Behind the Mask: The Rise of Leslie Vernon
2007Director: Scott Glosserman
Cast: Nathan Baesel, Robert Englund, Angela Goethals
big-breasted girl cringes alone in the dark, and the creepy soundtrack insists that evil is afoot, probably wielding a knife or a chainsaw. Branches rustle, shadows loom in the distance. Behind the teenager, the door to a brightly lit building slams shut, sealing her doom. Don’t be fooled by the conventional beginning to this horror show. We’ll revisit this scene later, but the second time, the killer will give us the inside scoop. With the smile of a proud father, he’ll lead us through his painstaking routine, show us the wires he uses to perform his illusions, and carefully choreograph the anticipated movements of his prey.

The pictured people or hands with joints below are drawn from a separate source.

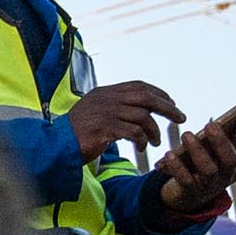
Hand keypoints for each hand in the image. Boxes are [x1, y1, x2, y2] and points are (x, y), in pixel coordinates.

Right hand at [66, 79, 184, 163]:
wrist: (55, 146)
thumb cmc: (75, 133)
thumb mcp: (94, 112)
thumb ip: (113, 107)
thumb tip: (139, 111)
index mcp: (104, 92)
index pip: (139, 86)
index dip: (159, 93)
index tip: (172, 103)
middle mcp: (106, 99)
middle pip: (146, 97)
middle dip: (167, 108)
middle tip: (180, 118)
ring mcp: (105, 113)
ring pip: (142, 117)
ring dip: (154, 131)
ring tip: (155, 142)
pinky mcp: (104, 129)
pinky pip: (133, 133)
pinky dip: (142, 140)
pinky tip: (142, 148)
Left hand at [151, 113, 235, 216]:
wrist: (184, 196)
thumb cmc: (198, 166)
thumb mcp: (210, 154)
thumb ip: (215, 141)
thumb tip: (217, 122)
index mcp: (235, 166)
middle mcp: (226, 177)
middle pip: (230, 160)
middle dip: (221, 141)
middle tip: (210, 125)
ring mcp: (210, 187)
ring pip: (209, 170)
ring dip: (197, 150)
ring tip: (186, 135)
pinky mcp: (191, 193)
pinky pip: (186, 180)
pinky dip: (177, 167)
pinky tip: (169, 154)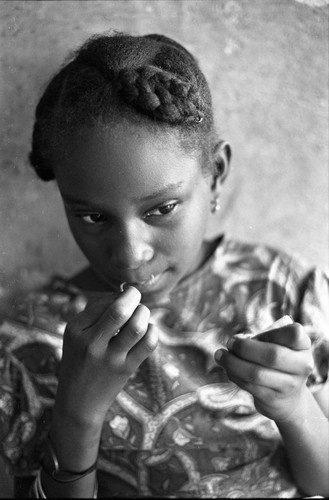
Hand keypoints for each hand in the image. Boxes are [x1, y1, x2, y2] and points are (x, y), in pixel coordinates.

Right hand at [54, 286, 157, 426]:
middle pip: (120, 311)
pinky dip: (153, 331)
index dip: (118, 295)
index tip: (122, 298)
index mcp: (75, 329)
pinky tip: (149, 330)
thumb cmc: (80, 360)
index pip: (103, 301)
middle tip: (136, 297)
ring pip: (136, 327)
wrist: (78, 402)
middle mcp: (90, 343)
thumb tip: (122, 293)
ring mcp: (109, 359)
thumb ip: (94, 312)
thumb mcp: (75, 335)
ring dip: (144, 313)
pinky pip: (148, 345)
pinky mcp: (125, 370)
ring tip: (142, 313)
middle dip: (134, 297)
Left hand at [214, 322, 314, 422]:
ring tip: (220, 355)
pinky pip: (249, 385)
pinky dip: (234, 374)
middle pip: (272, 355)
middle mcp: (302, 365)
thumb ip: (262, 338)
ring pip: (256, 373)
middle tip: (230, 342)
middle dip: (244, 348)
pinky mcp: (273, 399)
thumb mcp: (278, 345)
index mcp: (303, 345)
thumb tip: (236, 341)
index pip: (293, 334)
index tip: (250, 334)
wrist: (288, 398)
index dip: (269, 333)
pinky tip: (228, 368)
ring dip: (232, 362)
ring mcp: (290, 385)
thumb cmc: (277, 361)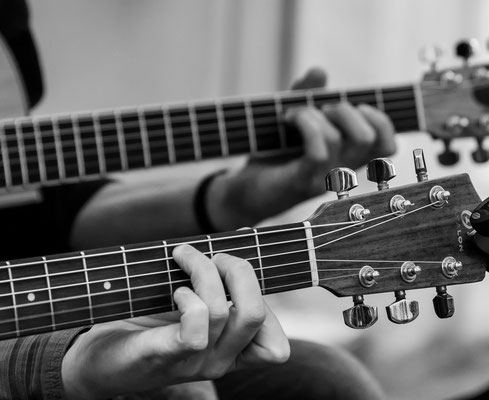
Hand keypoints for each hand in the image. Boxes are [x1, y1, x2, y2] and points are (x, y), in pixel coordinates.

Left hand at [61, 245, 289, 399]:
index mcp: (231, 353)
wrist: (95, 360)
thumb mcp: (193, 303)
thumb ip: (221, 280)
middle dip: (239, 270)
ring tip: (182, 258)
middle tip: (214, 256)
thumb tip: (246, 234)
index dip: (265, 303)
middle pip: (256, 313)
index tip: (237, 270)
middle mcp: (220, 362)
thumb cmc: (147, 324)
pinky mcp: (165, 354)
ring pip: (225, 311)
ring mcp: (194, 362)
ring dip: (204, 270)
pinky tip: (175, 291)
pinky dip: (190, 298)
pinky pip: (197, 327)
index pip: (276, 347)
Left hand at [206, 68, 396, 229]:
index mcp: (349, 158)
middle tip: (322, 108)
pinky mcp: (303, 182)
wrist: (244, 190)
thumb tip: (319, 71)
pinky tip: (288, 119)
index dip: (381, 122)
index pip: (388, 146)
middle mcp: (342, 170)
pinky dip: (305, 125)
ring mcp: (324, 179)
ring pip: (339, 139)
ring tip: (294, 113)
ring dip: (315, 114)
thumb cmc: (272, 155)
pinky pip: (318, 150)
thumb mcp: (293, 119)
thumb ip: (307, 94)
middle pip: (370, 139)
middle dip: (347, 111)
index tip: (356, 105)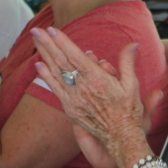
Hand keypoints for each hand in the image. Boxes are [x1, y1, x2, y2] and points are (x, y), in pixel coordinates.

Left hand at [31, 27, 152, 167]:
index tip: (53, 29)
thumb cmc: (129, 111)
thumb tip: (132, 44)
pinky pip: (55, 88)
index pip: (76, 57)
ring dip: (44, 55)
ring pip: (56, 73)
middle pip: (62, 62)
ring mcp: (75, 99)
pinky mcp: (70, 108)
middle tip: (37, 30)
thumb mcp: (132, 85)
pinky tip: (38, 65)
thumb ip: (128, 62)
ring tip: (35, 41)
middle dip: (48, 44)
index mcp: (99, 80)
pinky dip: (46, 76)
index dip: (63, 42)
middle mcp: (84, 89)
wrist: (121, 137)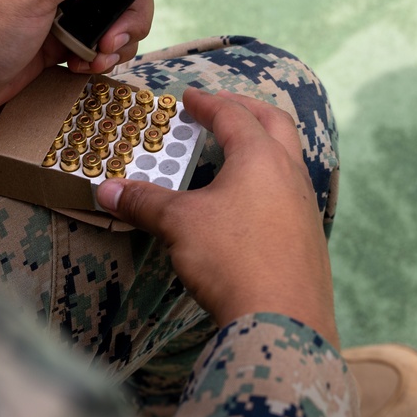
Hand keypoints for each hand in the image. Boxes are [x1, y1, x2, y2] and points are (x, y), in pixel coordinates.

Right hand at [96, 88, 339, 347]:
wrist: (283, 319)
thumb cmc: (231, 258)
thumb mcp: (179, 224)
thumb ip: (144, 202)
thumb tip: (106, 190)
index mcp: (260, 157)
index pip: (234, 116)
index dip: (208, 103)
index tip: (190, 97)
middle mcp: (290, 173)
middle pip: (275, 124)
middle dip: (247, 110)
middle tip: (222, 107)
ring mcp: (305, 206)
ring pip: (289, 158)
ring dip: (265, 144)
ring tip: (238, 150)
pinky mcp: (309, 237)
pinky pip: (292, 191)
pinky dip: (271, 179)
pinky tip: (253, 201)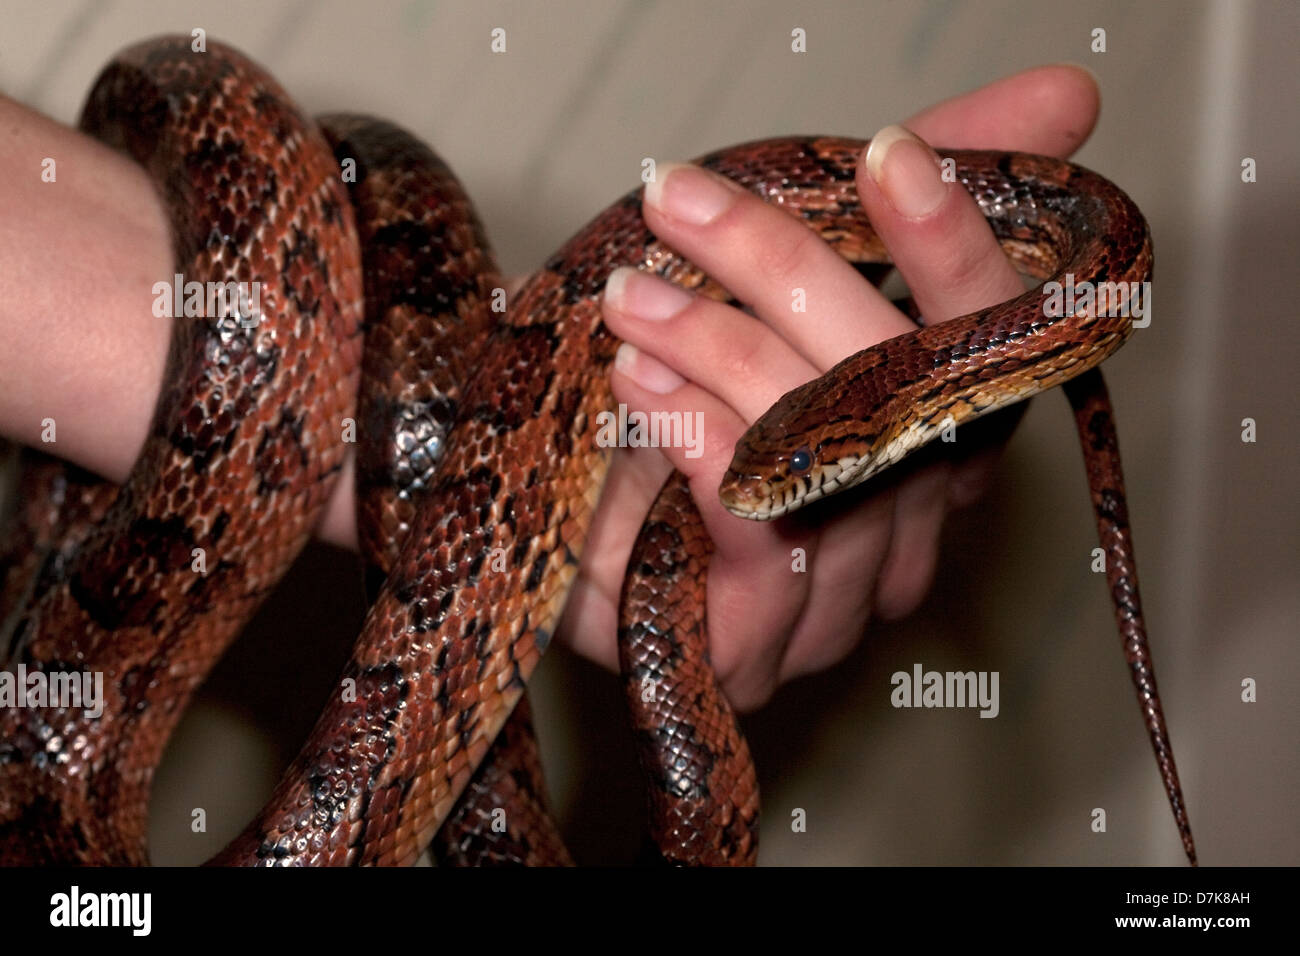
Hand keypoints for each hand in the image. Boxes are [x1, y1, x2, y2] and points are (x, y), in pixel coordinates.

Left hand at [559, 64, 1100, 709]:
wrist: (540, 503)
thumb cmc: (676, 381)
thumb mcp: (783, 266)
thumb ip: (913, 184)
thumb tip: (1069, 92)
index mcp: (933, 429)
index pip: (990, 337)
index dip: (953, 245)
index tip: (892, 152)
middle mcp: (906, 518)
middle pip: (897, 388)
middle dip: (783, 274)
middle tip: (678, 200)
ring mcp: (838, 592)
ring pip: (822, 455)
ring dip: (716, 354)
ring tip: (633, 299)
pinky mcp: (759, 640)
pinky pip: (761, 525)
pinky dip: (696, 435)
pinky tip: (638, 387)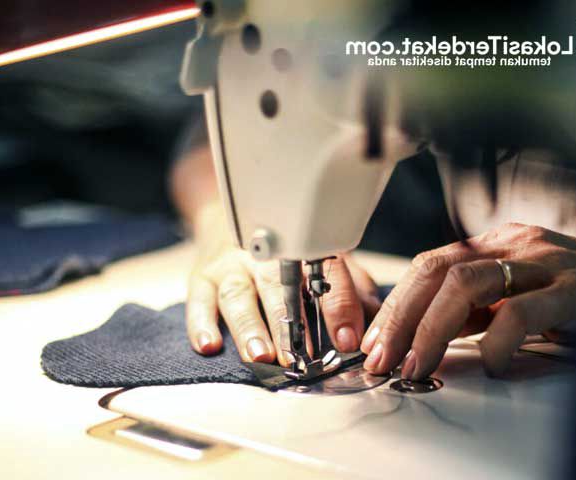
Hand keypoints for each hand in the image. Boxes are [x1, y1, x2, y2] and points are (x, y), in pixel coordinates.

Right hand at [186, 203, 381, 365]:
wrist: (228, 216)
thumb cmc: (281, 250)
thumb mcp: (322, 259)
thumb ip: (350, 288)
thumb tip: (377, 318)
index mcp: (300, 250)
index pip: (323, 274)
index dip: (337, 306)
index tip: (347, 338)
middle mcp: (263, 256)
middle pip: (276, 287)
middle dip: (288, 324)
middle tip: (299, 356)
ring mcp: (229, 265)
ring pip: (238, 295)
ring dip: (249, 327)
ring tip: (260, 355)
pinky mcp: (202, 276)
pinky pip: (198, 300)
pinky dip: (201, 324)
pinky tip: (208, 345)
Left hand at [360, 223, 575, 377]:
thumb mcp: (521, 295)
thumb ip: (478, 309)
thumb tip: (423, 335)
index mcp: (498, 246)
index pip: (429, 266)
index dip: (395, 306)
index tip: (374, 342)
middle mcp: (516, 246)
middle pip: (437, 269)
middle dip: (401, 318)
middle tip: (383, 358)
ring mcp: (546, 263)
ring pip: (467, 283)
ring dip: (431, 329)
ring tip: (417, 365)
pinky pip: (524, 312)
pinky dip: (497, 343)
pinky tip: (491, 366)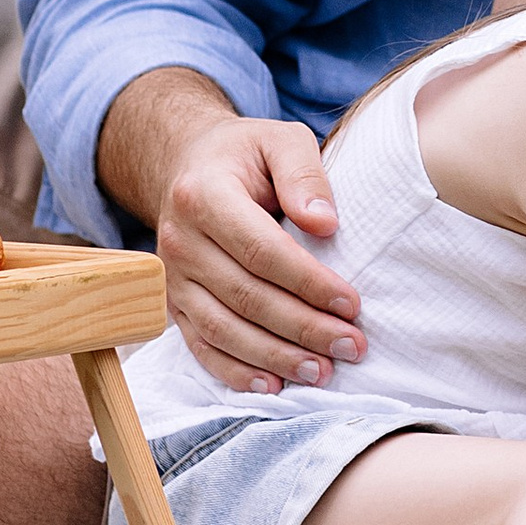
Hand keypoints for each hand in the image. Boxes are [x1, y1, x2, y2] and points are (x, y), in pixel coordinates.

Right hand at [157, 113, 365, 395]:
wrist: (187, 165)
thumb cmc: (245, 153)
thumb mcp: (280, 139)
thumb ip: (304, 174)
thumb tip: (325, 224)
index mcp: (203, 195)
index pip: (261, 250)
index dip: (308, 281)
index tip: (352, 303)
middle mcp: (179, 241)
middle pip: (245, 296)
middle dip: (303, 327)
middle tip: (353, 346)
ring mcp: (172, 278)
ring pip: (223, 328)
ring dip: (274, 356)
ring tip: (321, 371)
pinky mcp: (173, 305)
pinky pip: (201, 345)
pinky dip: (234, 371)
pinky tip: (272, 385)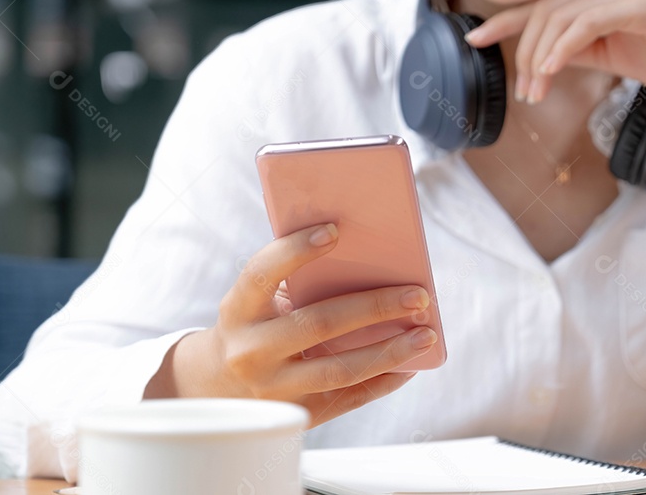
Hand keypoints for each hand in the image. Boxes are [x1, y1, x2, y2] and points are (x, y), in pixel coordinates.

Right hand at [144, 223, 437, 425]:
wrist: (218, 387)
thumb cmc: (255, 324)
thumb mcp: (256, 300)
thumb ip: (295, 279)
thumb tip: (367, 254)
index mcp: (238, 310)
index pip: (261, 274)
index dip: (295, 251)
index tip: (335, 231)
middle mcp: (251, 351)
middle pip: (319, 324)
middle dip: (374, 307)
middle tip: (419, 294)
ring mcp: (273, 388)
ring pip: (340, 370)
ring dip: (391, 351)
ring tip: (427, 334)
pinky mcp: (297, 414)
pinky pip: (349, 398)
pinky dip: (384, 381)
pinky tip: (412, 365)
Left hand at [464, 0, 645, 126]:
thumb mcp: (608, 55)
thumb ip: (574, 50)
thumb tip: (537, 60)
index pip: (544, 5)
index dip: (506, 21)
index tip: (475, 40)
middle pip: (546, 12)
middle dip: (525, 54)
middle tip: (525, 92)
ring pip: (560, 18)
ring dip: (540, 58)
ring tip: (536, 91)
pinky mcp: (638, 5)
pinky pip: (585, 23)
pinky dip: (562, 48)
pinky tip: (551, 71)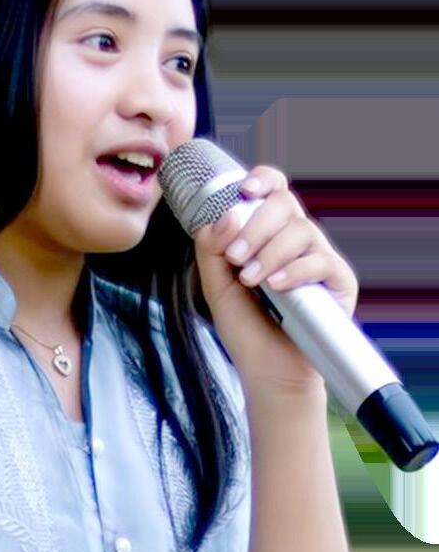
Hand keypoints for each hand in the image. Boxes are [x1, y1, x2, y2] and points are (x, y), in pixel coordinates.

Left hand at [192, 165, 359, 396]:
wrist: (269, 372)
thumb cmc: (247, 329)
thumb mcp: (217, 285)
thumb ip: (212, 248)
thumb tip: (228, 214)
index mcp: (268, 235)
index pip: (272, 191)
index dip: (262, 180)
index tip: (244, 191)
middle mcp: (296, 240)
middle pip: (284, 203)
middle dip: (255, 226)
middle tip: (235, 258)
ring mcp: (319, 258)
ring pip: (300, 230)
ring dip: (269, 252)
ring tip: (251, 281)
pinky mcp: (339, 281)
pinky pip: (320, 260)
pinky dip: (294, 270)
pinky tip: (276, 288)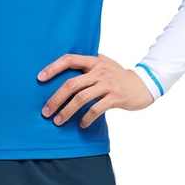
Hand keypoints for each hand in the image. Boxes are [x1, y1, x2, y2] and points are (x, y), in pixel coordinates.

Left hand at [37, 53, 153, 127]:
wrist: (144, 84)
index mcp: (93, 61)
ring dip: (67, 111)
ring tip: (58, 121)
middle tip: (45, 112)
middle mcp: (99, 71)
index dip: (53, 68)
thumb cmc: (118, 76)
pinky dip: (86, 118)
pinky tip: (81, 125)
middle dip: (55, 99)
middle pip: (71, 84)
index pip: (69, 59)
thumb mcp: (103, 65)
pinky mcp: (116, 97)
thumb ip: (87, 68)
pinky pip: (96, 109)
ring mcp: (108, 84)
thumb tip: (61, 78)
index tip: (39, 78)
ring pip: (81, 98)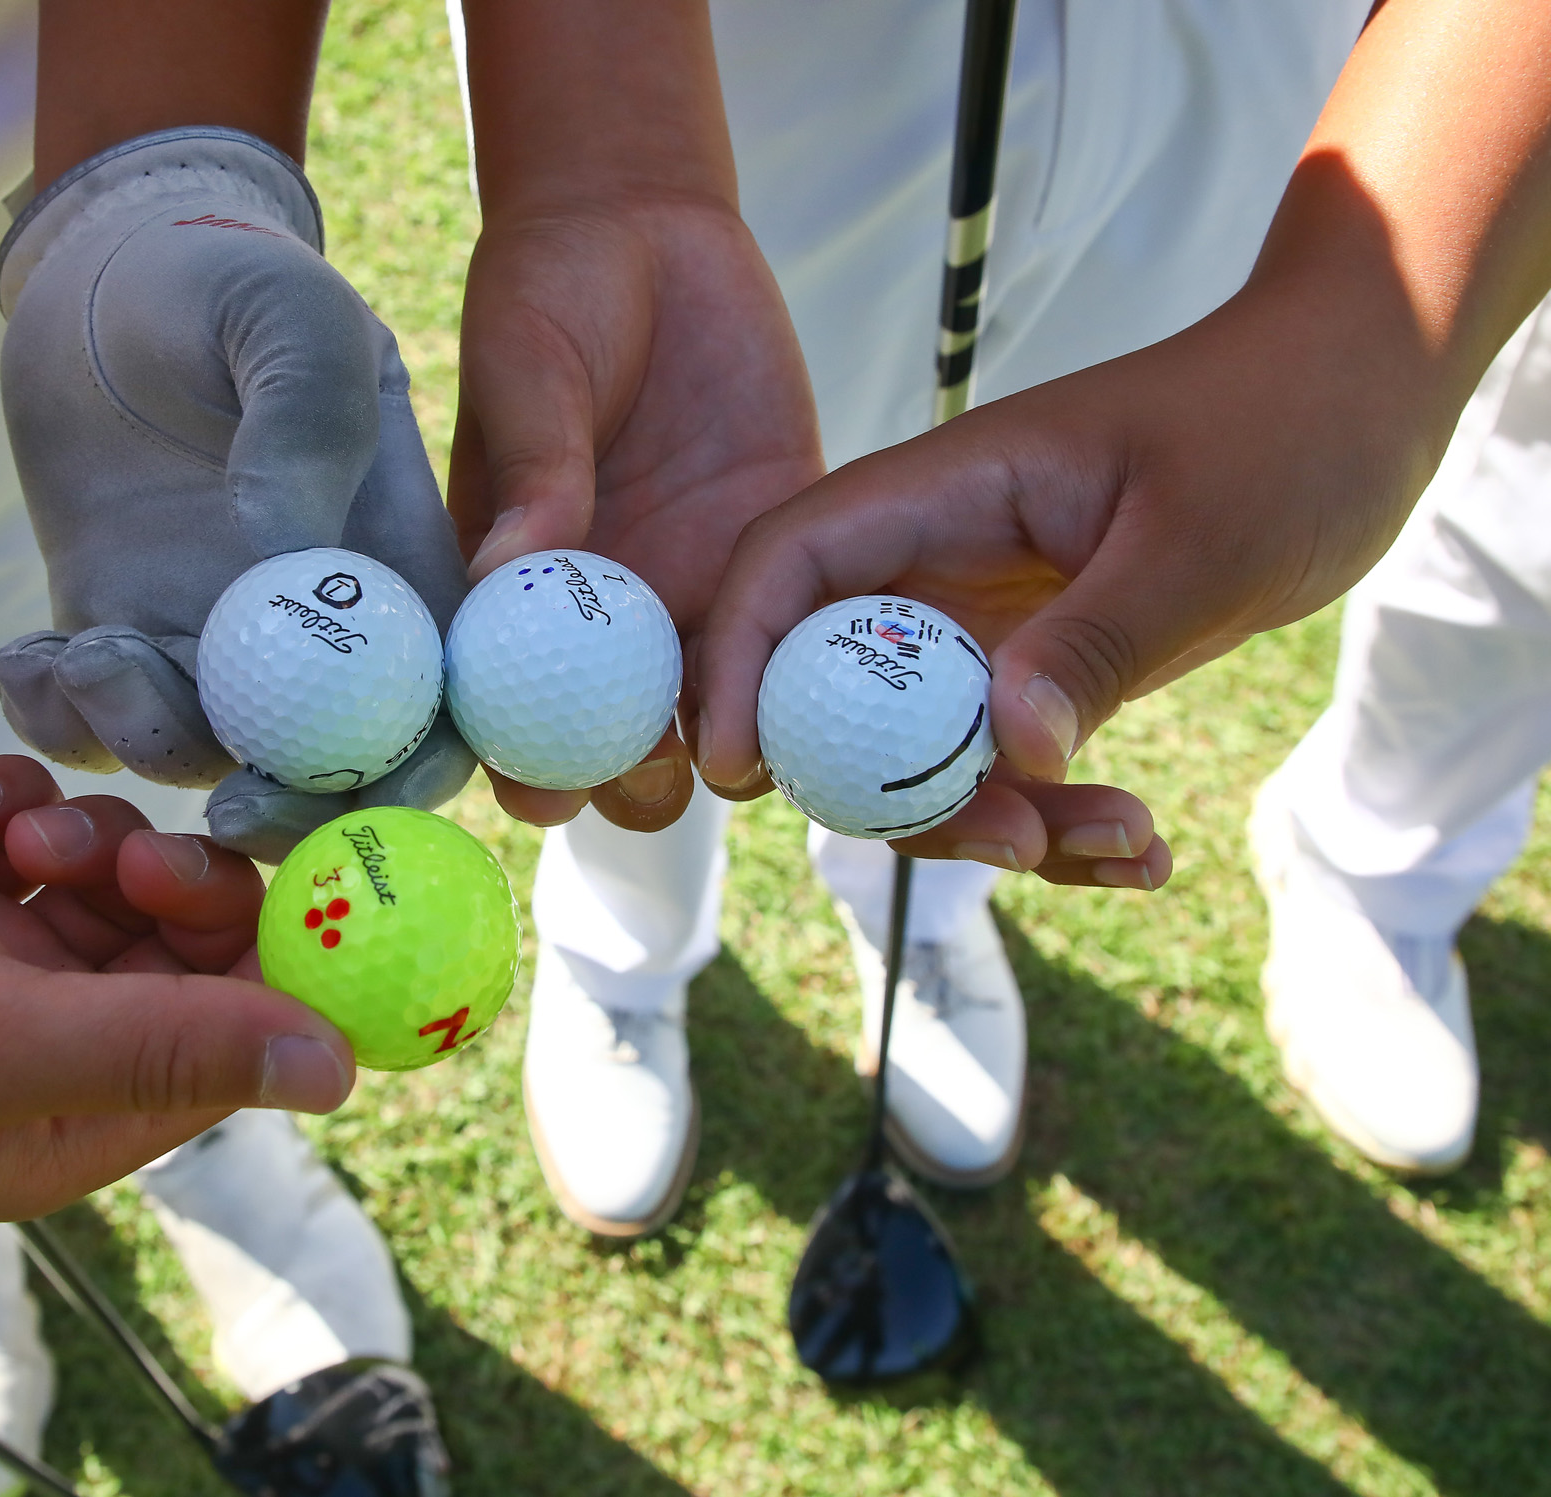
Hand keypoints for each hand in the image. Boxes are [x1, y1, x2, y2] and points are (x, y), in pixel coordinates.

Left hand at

After this prologue, Behind the Mask: The Rise of Leslie Vernon shifts into documentary style (this technique is half-heartedly committed to, as the film switches indiscriminately between pseudo-documentary footage and traditional omniscient narrative). A camera crew visits sites that, to a certain segment of fandom, may be familiar—Elm Street, Camp Crystal Lake, and Haddonfield. These are, of course, where the Nightmare on Elm Street, Friday the 13th, and Halloween series take place. And though these are the bona fide locations, shot in broad daylight with locals glaring at the camera, this documentary inhabits an alternate reality, where these places were actually haunted by vicious murders. The faux-filmmakers have one foot in Hollywood, but they evidently haven’t seen the infamous movies themselves. The narrator, in tones of hushed excitement, tells as rumor the story of Freddy Krueger, who reportedly “kills his victims in their sleep!”
Continuing this tradition, the journalists visit a waterfall where a young boy, after allegedly murdering his parents, was in turn killed by angry villagers many years ago. That boy was Leslie Vernon, and Behind the Mask is the story of the crew that seeks him out. After they arrive at a creepy house and sight menacing figures in abandoned windows, Leslie himself appears in a jolt of a jump scene. But then, all sense of ambush abruptly disappears.
Leslie is a cheerful and intensely likeable young man (the charisma stems from the enthusiastic performance by Nathan Baesel), whose life passion happens to be serial killing. He lacks morbidity of any kind, excepting offhand confessions of eating his pets. He takes a professional pride in his work, carefully prepping his murder sites and analyzing which persons to murder so as to artfully raise the tension. “You have no idea how much cardio I have to do,” he complains, a broad grin on his face. Thus far, he’s rather like Ted Bundy, disconcerting and witty, but hardly unusual.
Far more surreal, and therefore amusing, is the documentary gang, headed by the pretty Taylor (Angela Goethals). She, needless to say, disapproves of the murders. But her disapproval, however genuine, is hilariously understated. As the group stakes out potential prey in a schoolyard, Taylor gently derides Leslie as if he were merely scoping out underage ass. During a visit to Leslie’s old friend and inspiration, a retired killer (played by Robert Englund, famed for playing Freddy Krueger), Leslie shamefacedly admits, “she’s not entirely on board with why we do what we do.”
They do what they do, the killers explain, because the world requires a balance of good and evil. They rejoice when a Captain Ahab figure—a prophet of doom that stands for all the good in the universe (um, did they mean Captain Elijah?)—appears to foil their plans. Indeed, their murders are a form of ritual, explicitly laden with all the figurative meanings we associate with the genre. Leslie Vernon observes that the final victim—the survivor girl—will always arm herself with a weapon resembling an erect cock. In an evocative apple orchard, Leslie conscientiously explains how the yonic (opposite of phallic) imagery symbolizes the womb and birth. These exegeses expose the inelegant subtexts of the slasher picture, but Leslie Vernon’s contagious excitement glorifies rather than mocks the genre.
All the meta is lovely, if a few notches short of a fantastic picture like Scream. But when Behind the Mask duly tries to be scary, it sacrifices all of its achievements. Taylor regains her sense of outrage, and Leslie dons his terrifying mask, abandoning his adorably bizarre persona to become the cheap attraction of countless interchangeable horror flicks. You can suffer through the second half of the film and the interminable credits, which loudly and irritatingly promise a surprise at the end, but what’s the point? Should this tiny little film ever take off, and a sequel come down the drainpipe, one only hopes that the filmmakers return to what made their project stand out in the first place.
Behind the Mask: The Rise of Leslie Vernon is currently in limited release.